### Task goal
Print nothing except the lines of the listing below from the line with "camera: 25 degrees left, 5 degrees down" to the line with "(430, 329) = (762, 418): blue", each exactly as written, both ends included.
:: Source data
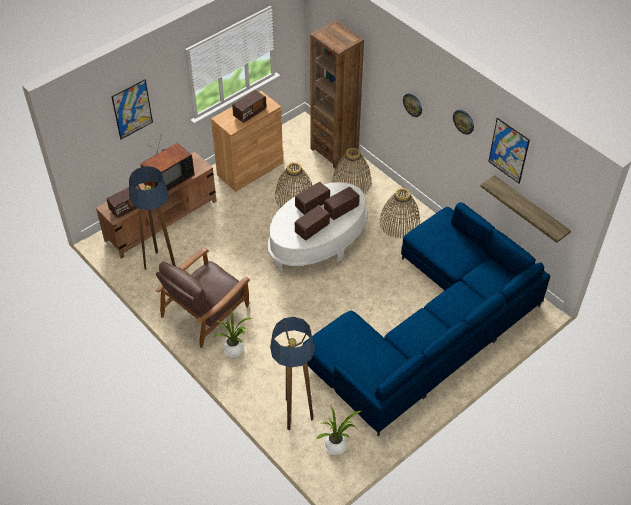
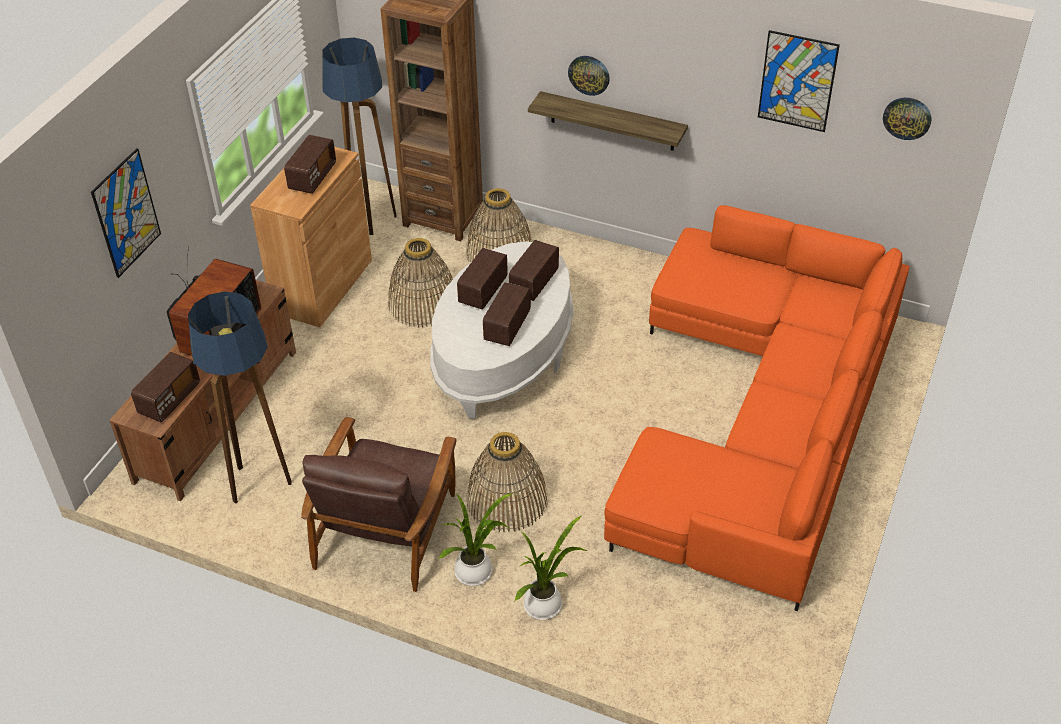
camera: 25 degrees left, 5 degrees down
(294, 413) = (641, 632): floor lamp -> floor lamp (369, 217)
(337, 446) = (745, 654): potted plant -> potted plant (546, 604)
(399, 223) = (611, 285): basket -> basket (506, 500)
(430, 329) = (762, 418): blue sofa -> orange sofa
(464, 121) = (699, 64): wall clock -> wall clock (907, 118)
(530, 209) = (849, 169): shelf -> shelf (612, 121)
::::
:: Source data
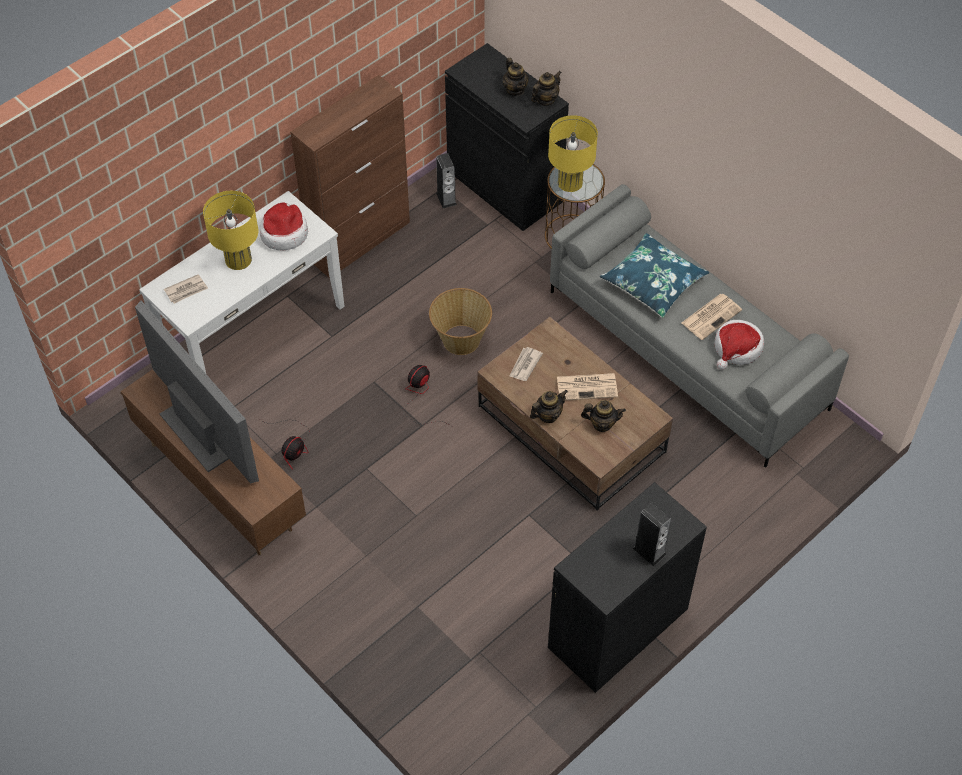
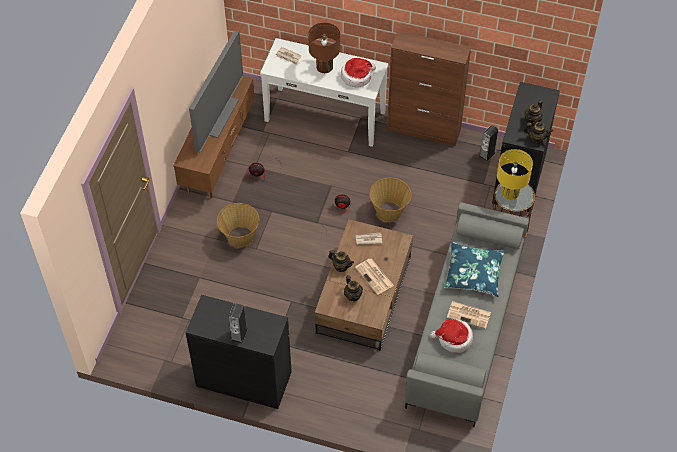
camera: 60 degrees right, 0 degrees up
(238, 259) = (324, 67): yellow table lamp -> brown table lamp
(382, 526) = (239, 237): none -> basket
::::
### Result
camera: 25 degrees left, 5 degrees down
(294, 413) = (641, 632): floor lamp -> floor lamp (369, 217)
(337, 446) = (745, 654): potted plant -> potted plant (546, 604)
(399, 223) = (611, 285): basket -> basket (506, 500)
(430, 329) = (762, 418): blue sofa -> orange sofa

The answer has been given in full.